_ACTIVITÉ_:
Recopiez à l'identique, dans le texte sur Cambridge Analytica ci-dessous, le passage allant de "- Royaume uni" jusqu'à "la semaine dernière.".

---- TEXTE SOURCE

Mais dans le reportage de Channel 4, Mark Turnbull évoque l’existence de "sociétés écrans" destinées à orchestrer des campagnes web sans remonter jusqu’à Cambridge Analytica. Il n’existe aucune loi au Kenya pour protéger les données personnelles ou interdire leur partage ou leur vente, y compris sur des données aussi sensibles que l’appartenance ethnique.
Le cabinet Cambridge Analytica a fait aussi parler de lui dans un autre pays africain : le Nigeria. CA aurait ainsi été recruté, selon le Guardian, pour soutenir la tentative de réélection de Goodluck Jonathan en 2015. Mais cette présidentielle s’était soldée par la victoire de son opposant, Muhammadu Buhari.
- Colombie
À quelques mois de la présidentielle en Colombie, ce n’est pas par Facebook mais par une application mobile que le scandale Cambridge Analytica est arrivé. La Direction de l’industrie et du commerce a, en effet, ordonné fin mars la fermeture de l’appli Pig.gi qui permettait à ses 150 000 usagers colombiens d’obtenir du crédit téléphonique en échange de participation à des sondages ou de lecture ou visionnage de contenus sponsorisés. La société Farrow ayant mis au point l’application assure ne plus travailler avec Cambridge Analytica depuis que le scandale a éclaté. Mais la direction de l’industrie et du commerce refuse d’autoriser l’appli tant qu’il ne sera pas clairement établi que celle-ci ne collecte pas les données personnelles de ses utilisateurs.
- Royaume uni
Selon Christopher Wylie, ancien employé de Cambridge Analytica et lanceur d'alerte dans cette affaire, la firme britannique d'analyses de données et de communication stratégique aurait joué un "rôle crucial" pendant la campagne pour le référendum sur la sortie de l’UE, en 2016. Sans Facebook, le référendum sur le Brexit "aurait été différent", a-t-il ainsi estimé devant des parlementaires britanniques la semaine dernière.
Dans un entretien publié le 26 mars par le quotidien Libération et par plusieurs journaux européens, le lanceur d'alerte affirmait qu'AggregateIQ (AIQ), une entreprise canadienne considérée par ses propres employés comme "un département" de Cambridge Analytica, avait soutenu la campagne pro-Brexit, "Leave.EU". AIQ aurait notamment aidé le mouvement favorable à la sortie de l'UE à contourner le plafond de dépenses. Selon lui, "sans AggregateIQ, le camp du Leave n'aurait pas pu gagner le référendum, qui s'est joué à moins de 2% des votes". Le patron de Cambridge Analytica, Alexander Nix, suspendu de ses fonctions en mars, avait lui-même affirmé en février 2016 que CA s’était "associé" avec le mouvement pro-Brexit Leave.EU. Mais il est depuis revenu sur ses propos en affirmant que CA n'avait "pas travaillé sur le Brexit".
- États-Unis
Donald Trump doit-il sa victoire au big data ? Selon des enquêtes du "Guardian" et du "New York Times", les données récupérées illégalement par Cambridge Analytica auraient permis, entre autres, d'élaborer des publicités très ciblées vis-à-vis de potentiels électeurs républicains pendant la campagne. Par ailleurs, le lanceur d'alerte Christopher Wylie a souligné que le sulfureux Steve Bannon, ex-proche conseiller de Donald Trump et ancien patron de Breitbart, le site phare de l'ultra-droite américaine, était impliqué au sein de Cambridge Analytica où il siégeait au conseil d’administration. De là à dire que Donald Trump doit sa victoire à Cambridge Analytica, il y a un pas difficile à franchir. De l’aveu même du patron de CA, en effet, l’efficacité semble pour le moins aléatoire : "Nous cuisinons un gâteau avec dix ingrédients dedans. La psychographie est l’un d’entre eux. C’est très difficile d’isoler exactement l’impact de cet ingrédient", expliquait ainsi il y a un an Alexander Nix dans une interview au New York Times.

--------
---- DONNÉES D'ENTRÉE

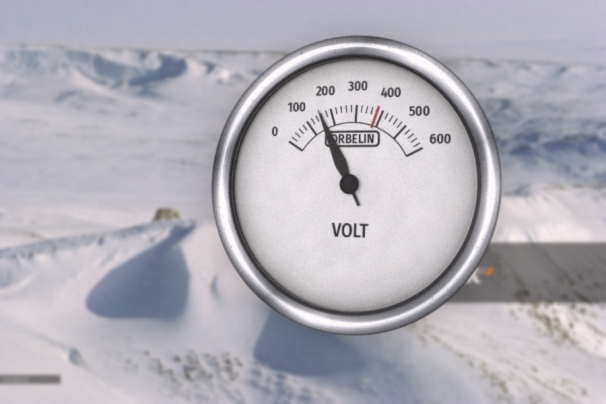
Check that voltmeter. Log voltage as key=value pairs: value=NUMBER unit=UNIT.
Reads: value=160 unit=V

--------

_RÉSULTAT DE L'EXERCICE_:
- Royaume uni
Selon Christopher Wylie, ancien employé de Cambridge Analytica et lanceur d'alerte dans cette affaire, la firme britannique d'analyses de données et de communication stratégique aurait joué un "rôle crucial" pendant la campagne pour le référendum sur la sortie de l’UE, en 2016. Sans Facebook, le référendum sur le Brexit "aurait été différent", a-t-il ainsi estimé devant des parlementaires britanniques la semaine dernière.